▶ [Selected text]:
[START]

Editor's Note: This blog post contains jargon that my reader(s) may find unsuitable. Reader discretion is advised.
- Cruft
- Cruft
- Cruft
- Cruft
- Cruft
I recently went through the arduous process of removing all the posterous cruft that accrued in my blog since I started using their service. Cruft is the little bits of unused data that build up in computers over time. I am using it here to mean crumby markup that doesn't serve a purpose other than taking up bandwidth.
HTML is simple. Note the code below:
<p>This is a paragraph in a paragraph tag</p>
<blockquote>This is a block of quoted text</blockquote>
The above code would output:
This is a paragraph in a paragraph tag
This is a block of quoted text
Simple, right? Except posterous1 inserts all kinds of meaningless tags and classes and even invalid markup like <p/> which as far as I know means nothing to nobody.
Another downside of posterous is that they host all your images. So when I sent them a post with a pic they stored the image on their servers and hotlinked to it from my site even though MetaWeblog API supports uploading images. This is potentially good as it saves on bandwidth, but as I noted in my post on cloud computing, the downside is that when posterous disappears, so do your images. And this happened too, recently posterous suffered a DOS attack that lasted for SIX DAYS.
And yet one more reason why posterous sucks is that they steal your link love. Google gives credit for original content, so when posterous double posts your content to their site you can incur a duplicate content penalty, and since posterous even adds a link back to their site you pass PageRank to the posterous site.
To be fair, my intent of using posterous as a way to update my blog without having to go through the interface may not be what the posterous peeps intended. In the end, without page views you can't monetize, so posterous is being smart by sending all the traffic back to their site (although they aren't upfront about this). Also, there could be other revenue models. (Maybe insert ads in my feed while being upfront about it, and perhaps even share the revenue.)
So I cleaned up the cruft. Got my images back and hosted safely on my site and learned my lesson. In the end I've only myself to blame. Ultimately, if you don't control your own data then you don't really own it. (see also: facebook.)

[END]

[Data entries]
[START]

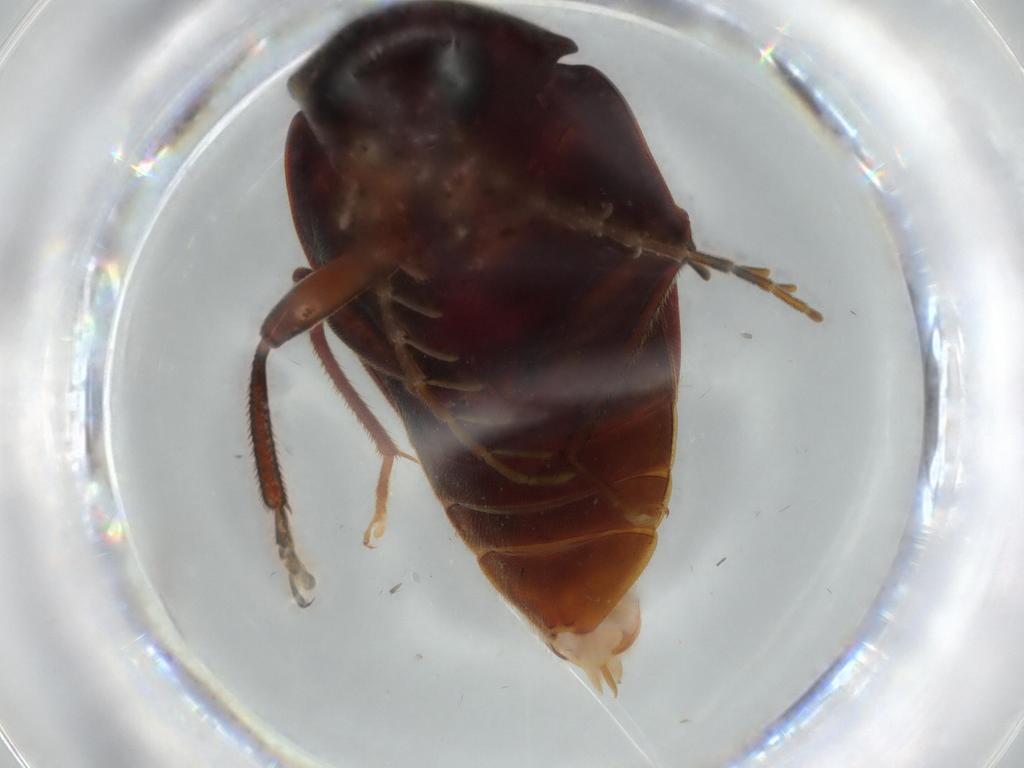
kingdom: Animalia
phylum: Arthropoda
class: Insecta
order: Coleoptera
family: Ptilodactylidae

[END]

▶ [Parts of the exercise]:
(1) In the blog post, how long did the DOS attack on posterous last?
(2) List every downside of posterous that the blog post describes.

▶ [Correct answers]:
(1) Six days.

(2)
- It inserts meaningless tags and classes and even invalid markup like <p/>.
- It hosts all your images, so when posterous disappears, so do your images.
- It steals your link love: double posting your content can incur a duplicate content penalty, and its added link back passes PageRank to the posterous site.